La loi du 2 août 2002 est donc inapplicable en l'espèce, et les intérêts de retard dus à Guilin doivent être calculés au taux légal de droit commun. Ils sont dus à partir de la mise en demeure du 2 août 2007.
§ 7. | Les dépens |
35. Au sens des articles 1017 et 1022 du Code judiciaire, Guilin a obtenu gain de cause envers Citibank et succombé envers MetLife.
Il y a dès lors lieu de condamner Citibank au paiement des dépens exposés par Guilin, et de condamner Guilin au paiement des dépens exposés par MetLife. La circonstance que Citibank et MetLife étaient défendues par le même avocat, et ont invoqué les mêmes moyens en défense contre une action visant à leur condamnation solidaire, est sans incidence à cet égard (Cass., 9 novembre 2011, P.11.0886.F, Pas., 2011, I, p. 2491 et concl. Av. gén. D. Vandermeersch).

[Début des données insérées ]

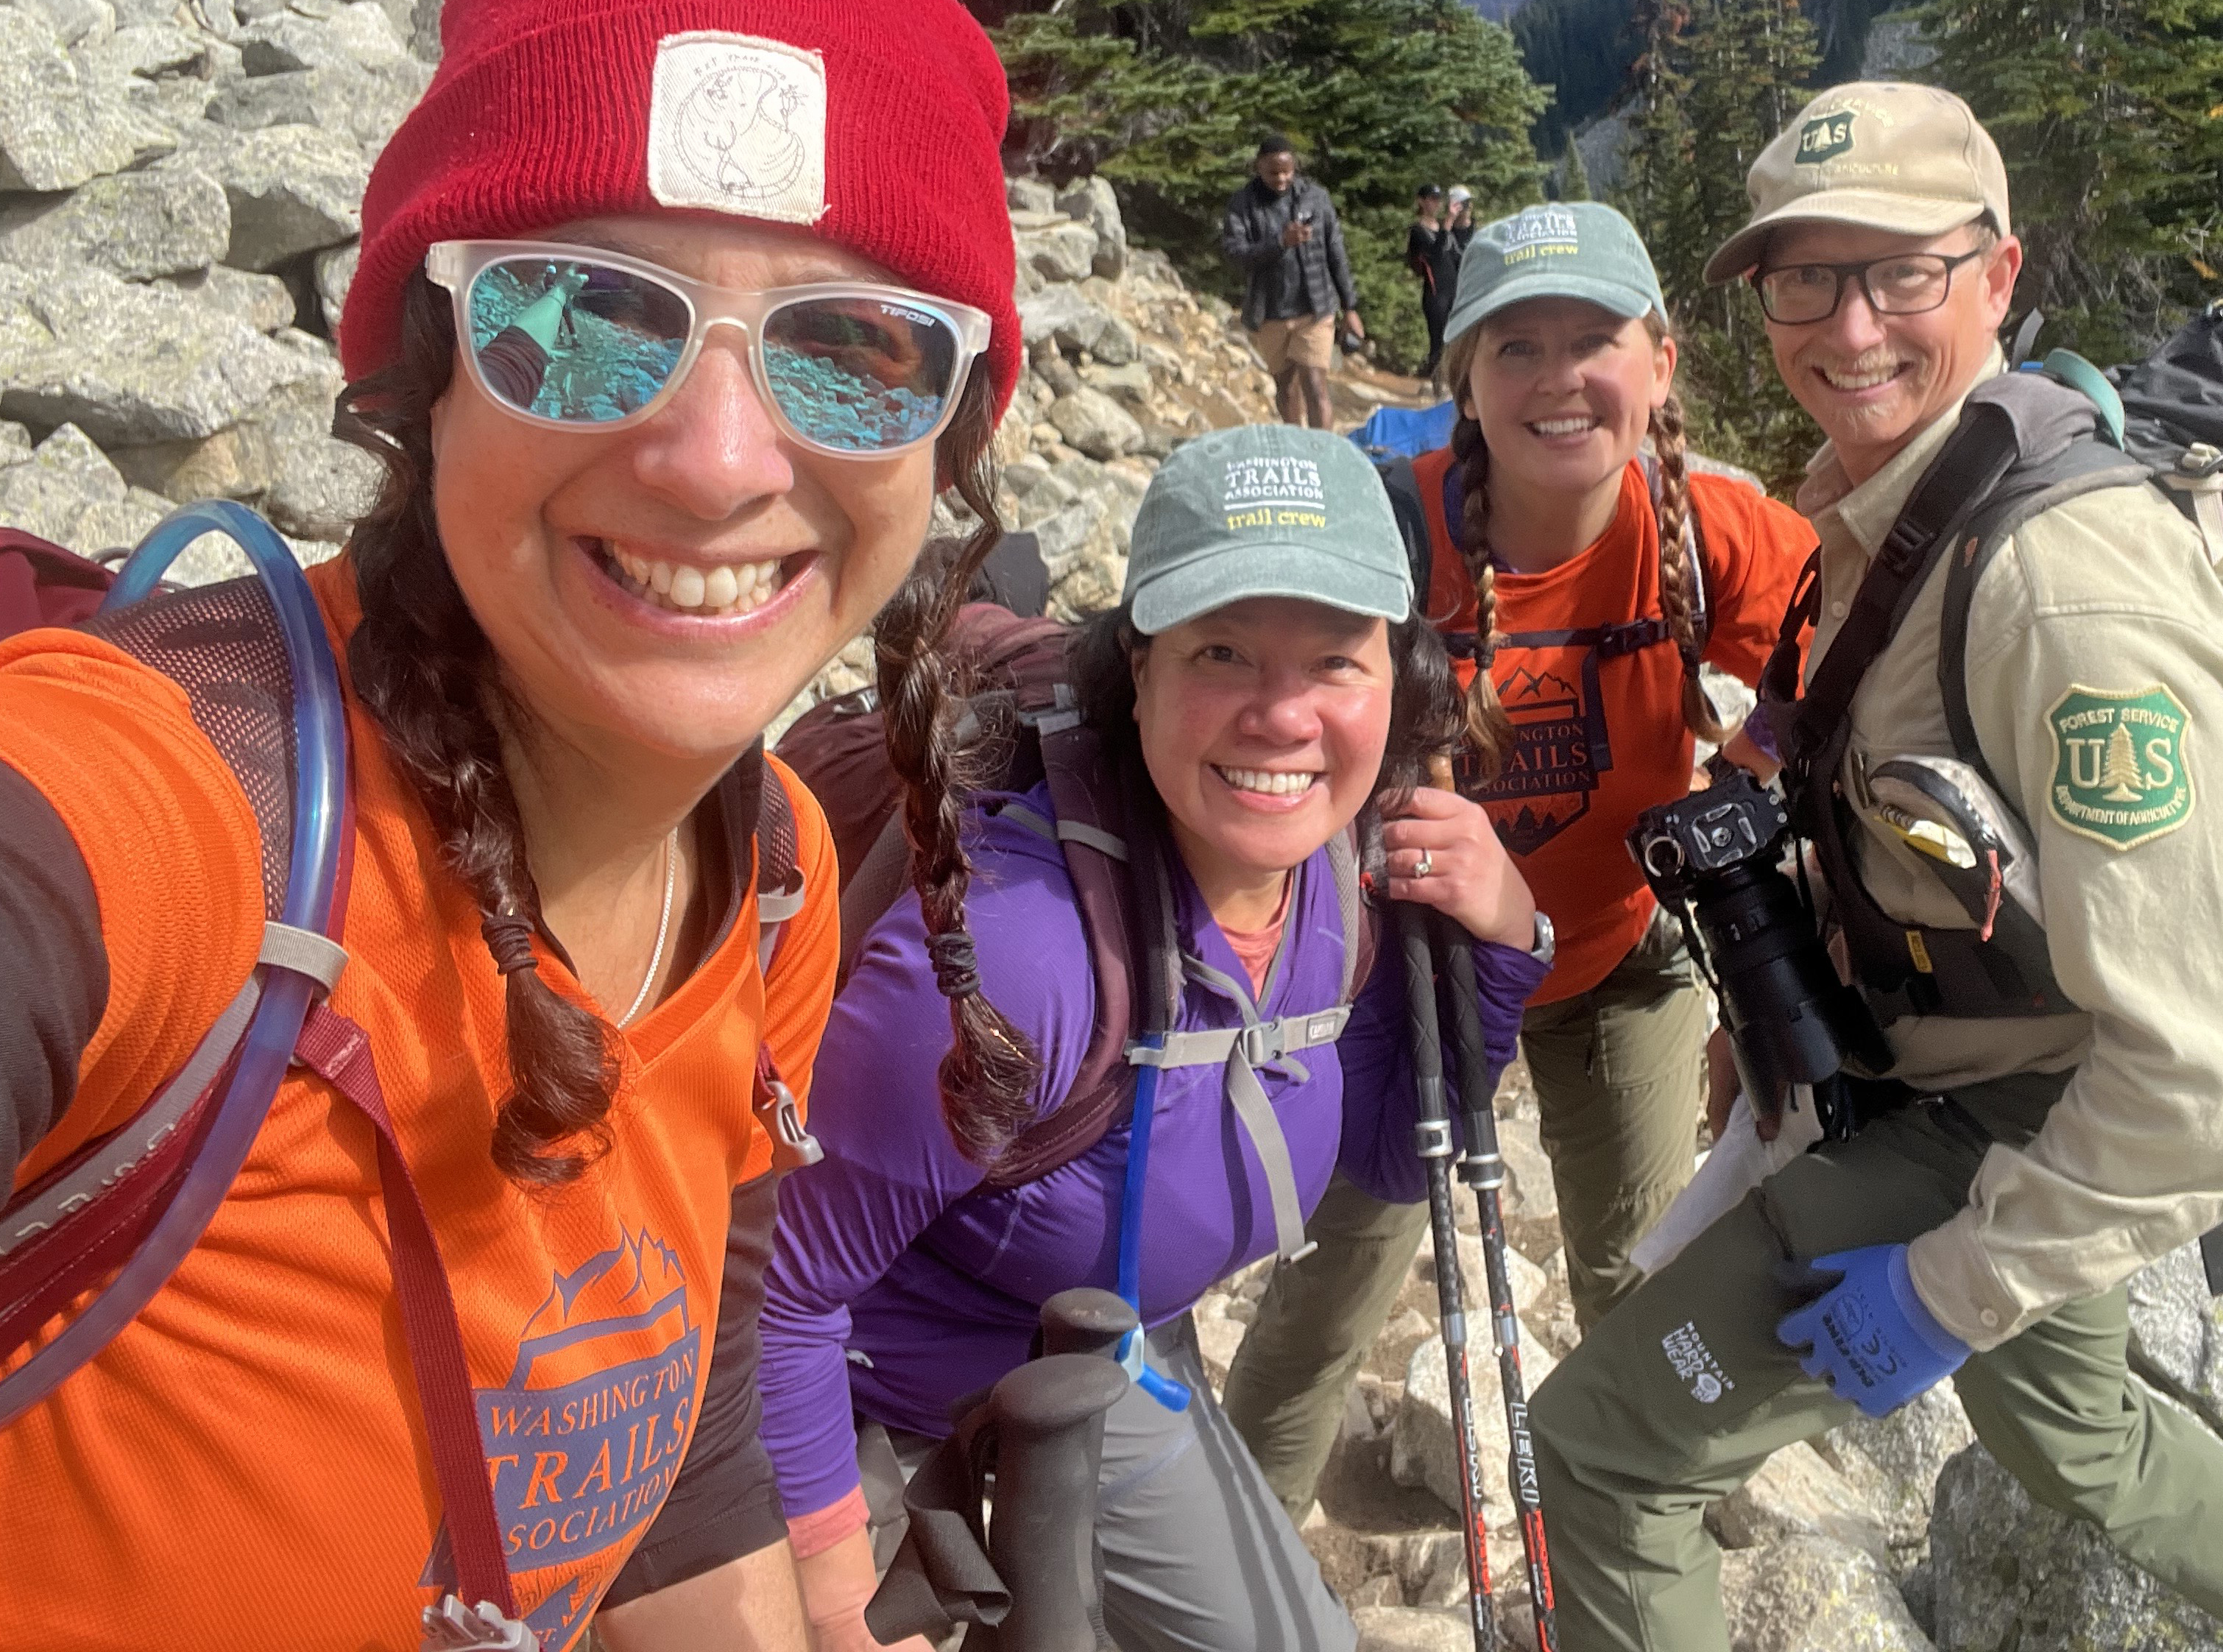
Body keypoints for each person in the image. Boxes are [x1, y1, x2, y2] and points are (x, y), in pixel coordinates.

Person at [0, 0, 1025, 1652]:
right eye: (576, 314)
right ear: (422, 369)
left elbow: (686, 1421)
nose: (719, 459)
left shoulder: (779, 881)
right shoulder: (176, 815)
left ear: (951, 436)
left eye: (855, 350)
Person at [1526, 83, 2223, 1652]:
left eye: (1903, 271)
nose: (1848, 327)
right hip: (1956, 1056)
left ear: (1999, 274)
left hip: (2021, 1108)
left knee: (1607, 1453)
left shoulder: (2064, 597)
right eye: (1802, 278)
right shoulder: (1913, 503)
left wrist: (1951, 1289)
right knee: (2077, 1436)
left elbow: (2211, 1082)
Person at [763, 425, 1547, 1652]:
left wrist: (1504, 939)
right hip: (854, 1392)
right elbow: (771, 1284)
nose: (1280, 713)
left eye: (1334, 661)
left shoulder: (1344, 875)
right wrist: (821, 1597)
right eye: (1221, 650)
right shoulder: (1022, 951)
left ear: (1400, 677)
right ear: (1138, 669)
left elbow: (1396, 1160)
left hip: (1094, 1360)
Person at [1223, 201, 1819, 1524]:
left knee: (1637, 1262)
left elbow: (1827, 660)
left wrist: (1748, 781)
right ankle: (1237, 1535)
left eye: (1591, 339)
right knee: (1342, 1274)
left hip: (1617, 954)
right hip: (1416, 971)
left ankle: (1651, 1504)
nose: (1557, 378)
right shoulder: (1390, 528)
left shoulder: (1707, 535)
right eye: (1516, 347)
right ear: (1465, 384)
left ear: (1659, 362)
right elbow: (1254, 705)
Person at [1220, 136, 1362, 429]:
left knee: (1315, 383)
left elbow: (1336, 252)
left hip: (1315, 308)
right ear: (1259, 167)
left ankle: (1322, 455)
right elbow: (1236, 254)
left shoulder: (1315, 198)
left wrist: (1350, 307)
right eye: (1274, 172)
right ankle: (1296, 448)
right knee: (1285, 388)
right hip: (1270, 311)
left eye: (1288, 171)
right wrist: (1279, 243)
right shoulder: (1243, 204)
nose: (1282, 178)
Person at [1404, 183, 1460, 378]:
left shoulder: (1446, 229)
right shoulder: (1418, 231)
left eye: (1438, 199)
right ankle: (1435, 384)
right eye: (1431, 199)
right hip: (1436, 294)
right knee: (1439, 342)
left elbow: (1456, 257)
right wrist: (1447, 226)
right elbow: (1434, 255)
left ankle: (1453, 386)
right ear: (1421, 201)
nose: (1436, 203)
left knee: (1457, 341)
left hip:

36. Les dépens exposés par Guilin sont liquidés à l'indemnité de procédure des deux instances, soit deux fois 2.500 EUR, et aux frais de citation de 293,25 EUR, soit 5.293,25 EUR au total. Guilin ne demande pas l'indexation de l'indemnité de procédure ni la liquidation des frais de mise au rôle en appel.
Les dépens exposés par MetLife sont liquidés à l'indemnité de procédure des deux instances, soit deux fois 2.500 EUR. MetLife ne demande pas l'indexation de l'indemnité de procédure.
V. | Dispositif |
Pour ces motifs, la cour,
Dit l'appel recevable et fondé dans la mesure ci-après;
Réforme le jugement entrepris sauf en tant qu'il a dit la demande recevable et qu'il l'a dite non fondée à l'égard de MetLife Insurance SA;
Statuant à nouveau pour le surplus:
Condamne Beobank SA (précédemment dénommée Citibank Belgium SA) à payer à Guilin Michel SPRL la somme de 38.223,44 EUR, augmentée des intérêts au taux légal à partir du 2 août 2007 jusqu'à parfait paiement;
Condamne Beobank SA aux dépens envers Guilin Michel SPRL, liquidés à 5.293,25 EUR;
Condamne Guilin Michel SPRL aux dépens envers MetLife Insurance SA, liquidés à 5.000 EUR.